The NMC (2008) state that nurses must use reflective practice to learn from their experiences. I will now reflect on my attitude towards working with someone with complex needs using the Gibbs reflective cycle (1988). The team looking after Ernie did not accelerate his care or consider a different approach for him. Instead we all became increasingly frustrated. It is good that this did not hinder the care Ernie received which was always delivered in a compassionate manner. However, looking back we could have reflected upon our attitude and come up with a more effective solution. We all have our own theories about people and how they should behave (Gross and Kinnison, 2007). As a team looking after Ernie it was easy to perceive him as the non-compliant diabetic who was hospitalised as a result. Our tendency to stereotype can prevent us from seeing the true needs and individuality of a patient (Barker, 2013).
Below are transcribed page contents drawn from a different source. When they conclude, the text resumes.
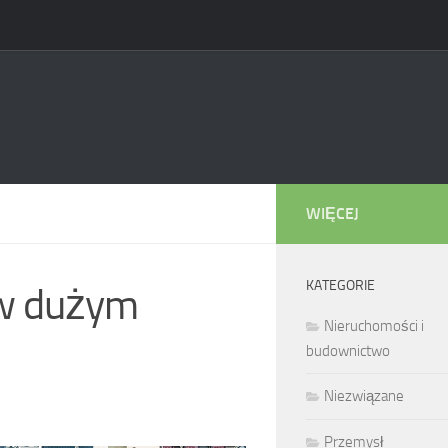
WIĘCEJ
KATEGORIE
 w dużym
Nieruchomości i
budownictwo
Niezwiązane
Przemysł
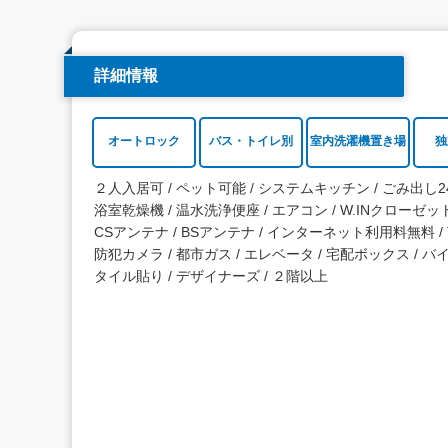
詳細情報
オートロック
バス・トイレ別
室内洗濯機置き場
独
２人入居可
ペット可能
システムキッチン
ごみ出し2
浴室乾燥機
温水洗浄便座
エアコン
W.INクローゼッ
CSアンテナ
BSアンテナ
インターネット利用料無料
防犯カメラ
都市ガス
エレベータ
宅配ボックス
バ
タイル貼り
デザイナーズ
２階以上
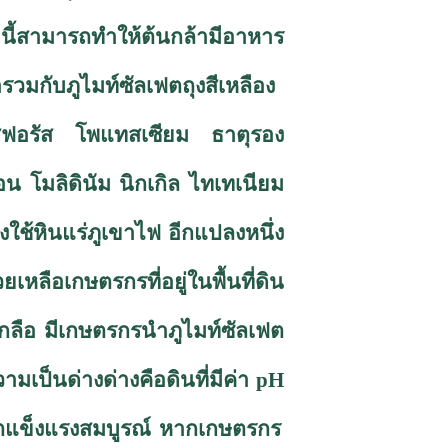
านี้สามารถทำให้ต้นกล้ามีอาหาร
มารวมกับภูไมท์ซัลเฟตถุงสีเหลือง
อสฟอรัส โพแทสเซียม ธาตุรอง
 โมลิดินัม นิกเกิล ไทเทเนียม
งใช้หินแร่ภูเขาไฟ อีกแปลงหนึ่ง
เหลือเกษตรกรที่อยู่ในพื้นที่ดิน
้เกลือ มีเกษตรกรนำภูไมท์ซัลเฟต
ามเป็นด่างด่างคือดินที่มีค่า
pH
บโตแข็งแรงสมบูรณ์ หากเกษตรกร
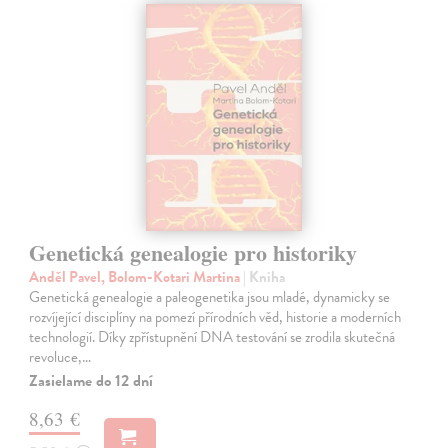
Genetická genealogie pro historiky
Anděl Pavel, Bolom-Kotari Martina
| Kniha
Genetická genealogie a paleogenetika jsou mladé, dynamicky se
rozvíjející disciplíny na pomezí přírodních věd, historie a moderních
technologií. Díky zpřístupnění DNA testování se zrodila skutečná
revoluce,…
Zasielame do 12 dní
8,63 €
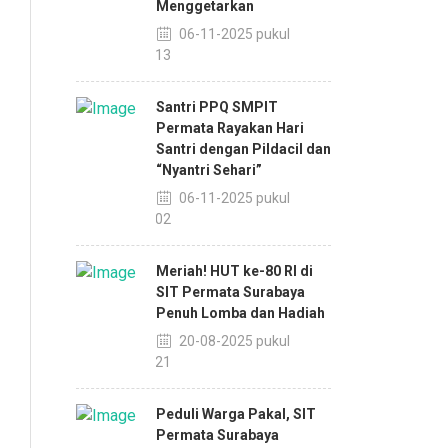
Menggetarkan
06-11-2025 pukul
14:13
Santri PPQ SMPIT
Permata Rayakan Hari
Santri dengan Pildacil dan
“Nyantri Sehari”
06-11-2025 pukul
14:02
Meriah! HUT ke-80 RI di
SIT Permata Surabaya
Penuh Lomba dan Hadiah
20-08-2025 pukul
13:21
Peduli Warga Pakal, SIT
Permata Surabaya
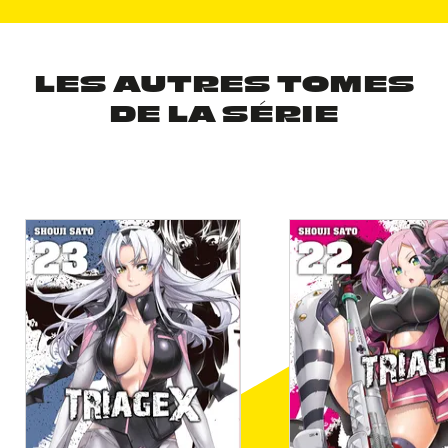
LES AUTRES TOMES
DE LA SÉRIE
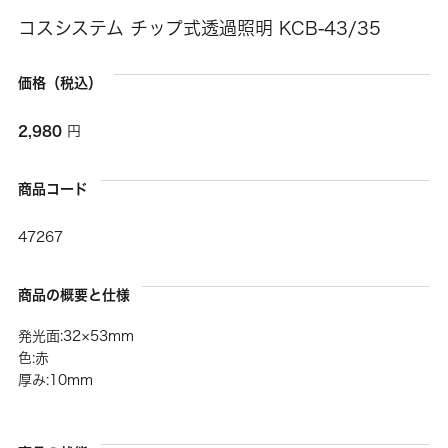
コスシステム チップ式透過照明 KCB-43/35
価格（税込）
2,980
円
商品コード
47267
商品の概要と仕様
発光面:32×53mm
色:赤
厚み:10mm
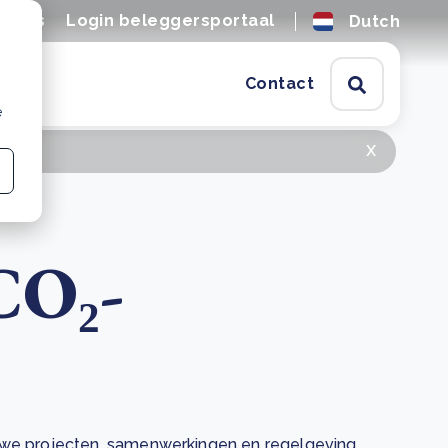
tures
Login beleggersportaal
Dutch
Contact
e
x
CO₂-
euwe projecten, samenwerkingen en regelgeving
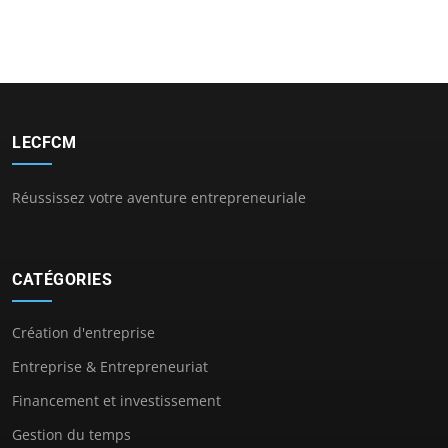
LECFCM
Réussissez votre aventure entrepreneuriale
CATÉGORIES
Création d'entreprise
Entreprise & Entrepreneuriat
Financement et investissement
Gestion du temps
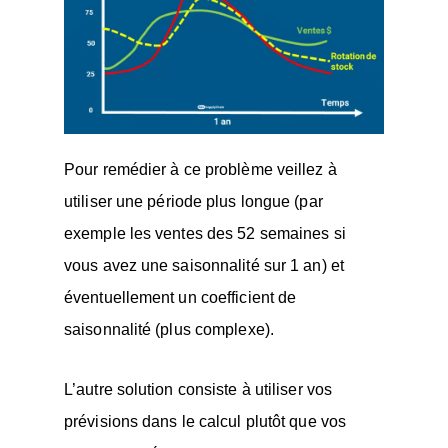
Pour remédier à ce problème veillez à
utiliser une période plus longue (par
exemple les ventes des 52 semaines si
vous avez une saisonnalité sur 1 an) et
éventuellement un coefficient de
saisonnalité (plus complexe).
L’autre solution consiste à utiliser vos
prévisions dans le calcul plutôt que vos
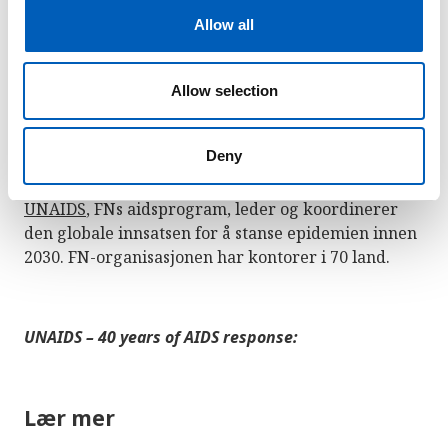
t
Allow all
Nå jobber FN for at alle som trenger det skal få
i
tilgang til behandling, og for at epidemien skal
o
stanses helt innen 2030. Dette er en del av
n
Allow selection
bærekraftsmål 3 som jobber for å sikre alle god
helse og livskvalitet. Delmål 3.3 handler om å stanse
Deny
AIDS-epidemien.
UNAIDS
, FNs aidsprogram, leder og koordinerer
den globale innsatsen for å stanse epidemien innen
2030. FN-organisasjonen har kontorer i 70 land.
UNAIDS – 40 years of AIDS response:
Lær mer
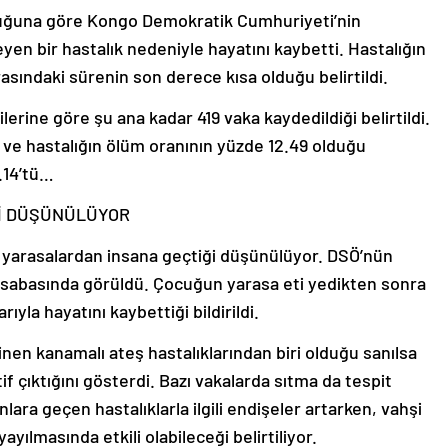
uğuna göre Kongo Demokratik Cumhuriyeti’nin
eyen bir hastalık nedeniyle hayatını kaybetti. Hastalığın
asındaki sürenin son derece kısa olduğu belirtildi.
lerine göre şu ana kadar 419 vaka kaydedildiği belirtildi.
ve hastalığın ölüm oranının yüzde 12.49 olduğu
.14’tü…
İ DÜŞÜNÜLÜYOR
da yarasalardan insana geçtiği düşünülüyor. DSÖ’nün
 kasabasında görüldü. Çocuğun yarasa eti yedikten sonra
yla hayatını kaybettiği bildirildi.
inen kanamalı ateş hastalıklarından biri olduğu sanılsa
if çıktığını gösterdi. Bazı vakalarda sıtma da tespit
nlara geçen hastalıklarla ilgili endişeler artarken, vahşi
ayılmasında etkili olabileceği belirtiliyor.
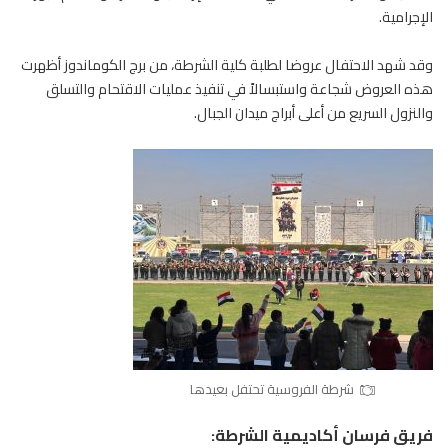
الإجرامية.
وقد شهد الاحتفال عروضا لطلبة كلية الشرطة، من برج الكوماندوز أظهرت
هذه العروض شجاعة واستبسالاً في تنفيذ عمليات الاقتحام والتسلق
والنزول السريع من أعلى أبراج ميدان الجبال.
شرطة الفروسية تحتفل بعيدها
فريق فرسان أكاديمية الشرطة:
If faced with a similar situation in the future I would recognise my prejudices and seek to build a mutual trust and empathetic relationship between the patient and the larger MDT in order to facilitate better team functioning and outcomes for the patient.

In conclusion, the number of patients living with complex care needs is vast. The physical impact this has on the patient is huge but it is important not to neglect the psychological and social implications. In order to improve quality of life for these individuals the care they receive needs to be integrated. Healthcare professionals should collaborate effectively and communicate accordingly. This can help to empower the patient to self manage which can also be supported with the aids of technology. When using a framework such as the Kaiser Permanente it is recognisable when a patient requires escalation of care such as case management. Case management is an effective way of reducing hospital admissions and can stream line the care provided. When dealing with vulnerable patients it should always be at the forefront of healthcare professionals mind to safeguard and address any inequalities. It is important in the whole process not to neglect the carers and offer them support too. Healthcare professionals have the duty to reflect upon their practice and not allow prejudice or stereotyping to impact upon the care they give.